*** The data ***

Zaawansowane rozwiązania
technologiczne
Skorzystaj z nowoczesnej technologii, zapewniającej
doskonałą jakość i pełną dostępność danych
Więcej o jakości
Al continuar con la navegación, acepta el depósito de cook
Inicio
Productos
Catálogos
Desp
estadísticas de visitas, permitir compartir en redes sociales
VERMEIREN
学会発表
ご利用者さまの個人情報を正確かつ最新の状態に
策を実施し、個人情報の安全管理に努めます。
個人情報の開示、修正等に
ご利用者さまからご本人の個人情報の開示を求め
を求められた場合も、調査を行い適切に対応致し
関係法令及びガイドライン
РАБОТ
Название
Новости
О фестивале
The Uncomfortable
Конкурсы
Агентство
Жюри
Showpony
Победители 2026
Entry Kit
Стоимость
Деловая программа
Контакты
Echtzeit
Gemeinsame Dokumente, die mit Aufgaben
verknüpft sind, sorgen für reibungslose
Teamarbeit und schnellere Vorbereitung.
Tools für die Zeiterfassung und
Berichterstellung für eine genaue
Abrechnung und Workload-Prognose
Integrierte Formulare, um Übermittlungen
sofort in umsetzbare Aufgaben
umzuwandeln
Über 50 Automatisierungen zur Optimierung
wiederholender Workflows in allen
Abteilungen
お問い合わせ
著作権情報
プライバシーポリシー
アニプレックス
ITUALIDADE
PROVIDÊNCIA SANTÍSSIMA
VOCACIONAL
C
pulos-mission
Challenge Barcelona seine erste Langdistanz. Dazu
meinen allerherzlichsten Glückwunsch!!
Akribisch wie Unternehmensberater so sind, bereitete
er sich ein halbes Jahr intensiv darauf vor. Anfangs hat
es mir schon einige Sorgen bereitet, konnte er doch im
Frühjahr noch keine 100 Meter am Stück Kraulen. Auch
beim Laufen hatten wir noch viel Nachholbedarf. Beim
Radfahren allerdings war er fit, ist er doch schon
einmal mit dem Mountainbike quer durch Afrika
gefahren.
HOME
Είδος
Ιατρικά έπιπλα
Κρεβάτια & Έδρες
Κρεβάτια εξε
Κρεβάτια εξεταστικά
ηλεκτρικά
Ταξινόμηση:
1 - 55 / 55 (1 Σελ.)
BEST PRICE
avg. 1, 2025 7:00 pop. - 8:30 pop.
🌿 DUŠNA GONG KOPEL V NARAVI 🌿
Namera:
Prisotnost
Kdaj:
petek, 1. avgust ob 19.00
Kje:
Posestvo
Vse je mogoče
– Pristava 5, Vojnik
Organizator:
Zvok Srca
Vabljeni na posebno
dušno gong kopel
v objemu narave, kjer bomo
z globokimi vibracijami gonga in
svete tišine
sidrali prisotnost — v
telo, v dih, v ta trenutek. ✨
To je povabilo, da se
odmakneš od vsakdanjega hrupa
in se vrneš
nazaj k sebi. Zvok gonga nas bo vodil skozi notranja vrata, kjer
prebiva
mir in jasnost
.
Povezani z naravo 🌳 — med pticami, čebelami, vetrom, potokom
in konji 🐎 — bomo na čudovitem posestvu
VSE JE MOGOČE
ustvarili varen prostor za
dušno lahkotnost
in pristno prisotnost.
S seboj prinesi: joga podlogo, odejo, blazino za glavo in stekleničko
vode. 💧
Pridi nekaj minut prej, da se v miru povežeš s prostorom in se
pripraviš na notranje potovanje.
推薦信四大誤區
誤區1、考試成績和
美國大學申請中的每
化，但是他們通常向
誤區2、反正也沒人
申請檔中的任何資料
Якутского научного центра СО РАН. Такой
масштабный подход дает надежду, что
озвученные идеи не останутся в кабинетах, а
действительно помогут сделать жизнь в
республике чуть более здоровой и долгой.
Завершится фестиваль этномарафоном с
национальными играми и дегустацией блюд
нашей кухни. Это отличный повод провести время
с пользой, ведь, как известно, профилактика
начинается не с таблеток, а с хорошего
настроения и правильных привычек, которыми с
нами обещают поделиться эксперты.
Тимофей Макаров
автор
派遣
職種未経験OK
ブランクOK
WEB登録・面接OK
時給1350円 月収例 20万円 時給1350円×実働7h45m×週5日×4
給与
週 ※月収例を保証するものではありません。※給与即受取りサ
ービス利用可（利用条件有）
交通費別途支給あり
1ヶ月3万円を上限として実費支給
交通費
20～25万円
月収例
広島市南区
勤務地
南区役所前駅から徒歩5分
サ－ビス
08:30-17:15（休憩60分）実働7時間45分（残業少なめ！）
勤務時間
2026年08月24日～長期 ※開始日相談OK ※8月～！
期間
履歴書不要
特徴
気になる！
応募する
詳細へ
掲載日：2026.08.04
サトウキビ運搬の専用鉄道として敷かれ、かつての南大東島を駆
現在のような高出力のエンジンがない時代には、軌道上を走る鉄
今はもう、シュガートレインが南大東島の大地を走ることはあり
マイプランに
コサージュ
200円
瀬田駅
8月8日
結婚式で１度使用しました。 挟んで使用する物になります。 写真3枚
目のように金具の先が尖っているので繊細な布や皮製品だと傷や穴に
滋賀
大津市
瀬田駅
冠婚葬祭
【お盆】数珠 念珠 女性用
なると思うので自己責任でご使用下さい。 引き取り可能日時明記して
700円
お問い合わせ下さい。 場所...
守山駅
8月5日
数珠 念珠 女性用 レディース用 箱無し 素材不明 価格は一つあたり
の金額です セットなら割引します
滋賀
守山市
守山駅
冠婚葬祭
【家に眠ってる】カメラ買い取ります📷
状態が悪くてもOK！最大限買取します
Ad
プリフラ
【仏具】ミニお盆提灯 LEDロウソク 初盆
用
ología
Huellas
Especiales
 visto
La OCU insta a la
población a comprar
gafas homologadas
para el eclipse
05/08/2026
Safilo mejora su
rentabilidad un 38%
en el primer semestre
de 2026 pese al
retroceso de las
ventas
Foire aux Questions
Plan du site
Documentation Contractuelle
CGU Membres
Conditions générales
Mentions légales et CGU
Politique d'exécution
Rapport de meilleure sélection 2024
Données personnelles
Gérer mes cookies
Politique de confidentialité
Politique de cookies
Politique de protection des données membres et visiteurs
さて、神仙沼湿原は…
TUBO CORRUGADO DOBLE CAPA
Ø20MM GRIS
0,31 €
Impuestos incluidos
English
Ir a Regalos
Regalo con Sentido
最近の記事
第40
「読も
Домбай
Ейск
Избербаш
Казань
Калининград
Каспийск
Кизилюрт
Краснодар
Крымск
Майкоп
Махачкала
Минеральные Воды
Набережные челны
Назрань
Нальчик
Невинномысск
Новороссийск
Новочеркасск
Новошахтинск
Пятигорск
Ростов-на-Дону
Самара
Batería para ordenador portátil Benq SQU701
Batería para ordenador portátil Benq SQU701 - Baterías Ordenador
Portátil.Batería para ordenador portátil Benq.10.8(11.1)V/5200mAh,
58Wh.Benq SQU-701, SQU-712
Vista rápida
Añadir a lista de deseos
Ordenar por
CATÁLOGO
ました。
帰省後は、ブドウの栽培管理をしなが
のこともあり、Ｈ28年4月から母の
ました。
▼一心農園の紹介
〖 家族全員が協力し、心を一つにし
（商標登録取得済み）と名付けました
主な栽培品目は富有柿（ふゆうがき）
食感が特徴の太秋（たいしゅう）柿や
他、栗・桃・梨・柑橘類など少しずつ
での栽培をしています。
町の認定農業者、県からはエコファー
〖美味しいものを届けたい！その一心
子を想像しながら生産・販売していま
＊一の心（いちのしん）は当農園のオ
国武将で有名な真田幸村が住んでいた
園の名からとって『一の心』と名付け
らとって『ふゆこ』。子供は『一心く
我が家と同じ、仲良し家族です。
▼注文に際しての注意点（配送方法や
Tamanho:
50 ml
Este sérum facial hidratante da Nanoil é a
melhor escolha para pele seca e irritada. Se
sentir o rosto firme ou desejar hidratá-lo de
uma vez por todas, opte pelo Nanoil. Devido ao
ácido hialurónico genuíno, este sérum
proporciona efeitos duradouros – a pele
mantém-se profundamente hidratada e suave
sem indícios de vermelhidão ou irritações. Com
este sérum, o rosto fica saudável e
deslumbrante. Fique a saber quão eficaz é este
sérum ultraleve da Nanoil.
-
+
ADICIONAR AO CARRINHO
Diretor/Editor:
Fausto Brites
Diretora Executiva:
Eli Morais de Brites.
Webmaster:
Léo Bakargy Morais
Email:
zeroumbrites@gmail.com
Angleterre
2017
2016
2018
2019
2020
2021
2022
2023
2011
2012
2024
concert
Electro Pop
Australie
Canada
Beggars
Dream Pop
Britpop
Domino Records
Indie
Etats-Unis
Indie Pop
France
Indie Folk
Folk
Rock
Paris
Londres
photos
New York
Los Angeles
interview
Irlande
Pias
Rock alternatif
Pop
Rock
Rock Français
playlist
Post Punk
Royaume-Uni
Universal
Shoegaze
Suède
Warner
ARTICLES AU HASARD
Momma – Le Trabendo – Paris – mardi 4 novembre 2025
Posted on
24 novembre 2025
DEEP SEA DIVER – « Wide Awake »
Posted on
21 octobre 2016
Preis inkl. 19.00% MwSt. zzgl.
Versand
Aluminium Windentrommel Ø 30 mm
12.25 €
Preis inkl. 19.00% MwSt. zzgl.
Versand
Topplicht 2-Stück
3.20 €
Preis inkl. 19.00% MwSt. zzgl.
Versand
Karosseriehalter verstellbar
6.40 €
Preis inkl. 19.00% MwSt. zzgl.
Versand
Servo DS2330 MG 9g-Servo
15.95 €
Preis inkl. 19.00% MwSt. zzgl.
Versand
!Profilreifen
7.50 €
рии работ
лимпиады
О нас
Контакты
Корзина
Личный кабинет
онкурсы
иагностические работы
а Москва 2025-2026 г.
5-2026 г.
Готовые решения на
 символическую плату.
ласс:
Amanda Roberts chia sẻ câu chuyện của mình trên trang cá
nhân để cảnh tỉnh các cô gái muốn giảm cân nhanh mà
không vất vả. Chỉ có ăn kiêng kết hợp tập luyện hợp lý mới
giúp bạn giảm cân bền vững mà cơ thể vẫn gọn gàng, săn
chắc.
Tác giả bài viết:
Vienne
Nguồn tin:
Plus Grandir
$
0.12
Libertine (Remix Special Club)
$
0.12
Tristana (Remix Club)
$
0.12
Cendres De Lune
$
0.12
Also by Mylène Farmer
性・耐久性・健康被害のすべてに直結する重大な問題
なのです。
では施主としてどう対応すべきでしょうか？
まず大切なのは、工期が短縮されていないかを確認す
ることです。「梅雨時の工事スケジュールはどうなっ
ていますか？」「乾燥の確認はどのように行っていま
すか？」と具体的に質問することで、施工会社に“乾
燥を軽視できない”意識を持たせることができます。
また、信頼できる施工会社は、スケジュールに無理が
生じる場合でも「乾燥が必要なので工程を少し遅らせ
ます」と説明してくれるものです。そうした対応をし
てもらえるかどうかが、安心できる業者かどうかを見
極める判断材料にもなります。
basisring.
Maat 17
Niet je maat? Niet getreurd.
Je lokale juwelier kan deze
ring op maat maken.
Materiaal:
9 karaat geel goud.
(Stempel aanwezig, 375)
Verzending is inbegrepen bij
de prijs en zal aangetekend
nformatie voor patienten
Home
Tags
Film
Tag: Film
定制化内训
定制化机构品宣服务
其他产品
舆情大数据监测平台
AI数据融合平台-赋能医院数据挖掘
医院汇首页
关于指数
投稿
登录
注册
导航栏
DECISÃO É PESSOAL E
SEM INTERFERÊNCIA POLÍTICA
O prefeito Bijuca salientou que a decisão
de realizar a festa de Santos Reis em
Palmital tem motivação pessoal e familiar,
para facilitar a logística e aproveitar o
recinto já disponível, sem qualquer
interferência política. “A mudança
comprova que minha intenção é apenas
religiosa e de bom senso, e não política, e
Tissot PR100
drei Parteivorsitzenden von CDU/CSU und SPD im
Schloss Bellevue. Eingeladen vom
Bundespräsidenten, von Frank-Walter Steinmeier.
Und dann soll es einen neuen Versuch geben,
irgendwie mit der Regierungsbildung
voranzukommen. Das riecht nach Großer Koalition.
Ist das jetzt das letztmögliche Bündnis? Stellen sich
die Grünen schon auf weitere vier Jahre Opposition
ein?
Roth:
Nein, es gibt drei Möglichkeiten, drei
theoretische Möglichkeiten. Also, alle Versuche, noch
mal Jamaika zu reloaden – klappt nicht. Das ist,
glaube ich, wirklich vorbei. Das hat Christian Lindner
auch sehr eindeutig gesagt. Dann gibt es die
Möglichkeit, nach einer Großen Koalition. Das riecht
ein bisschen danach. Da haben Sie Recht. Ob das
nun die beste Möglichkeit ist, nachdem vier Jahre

*** End of The data ***

■ The problem ■
Reproduce the records above from their first line down to and including the line containing "estadísticas de visitas, permitir", keeping every line unchanged.

■ Response area ■
Zaawansowane rozwiązania
technologiczne
Skorzystaj z nowoczesnej technologii, zapewniającej
doskonałą jakość i pełną dostępność danych
Więcej o jakości
Al continuar con la navegación, acepta el depósito de cook
Inicio
Productos
Catálogos
Desp
estadísticas de visitas, permitir compartir en redes sociales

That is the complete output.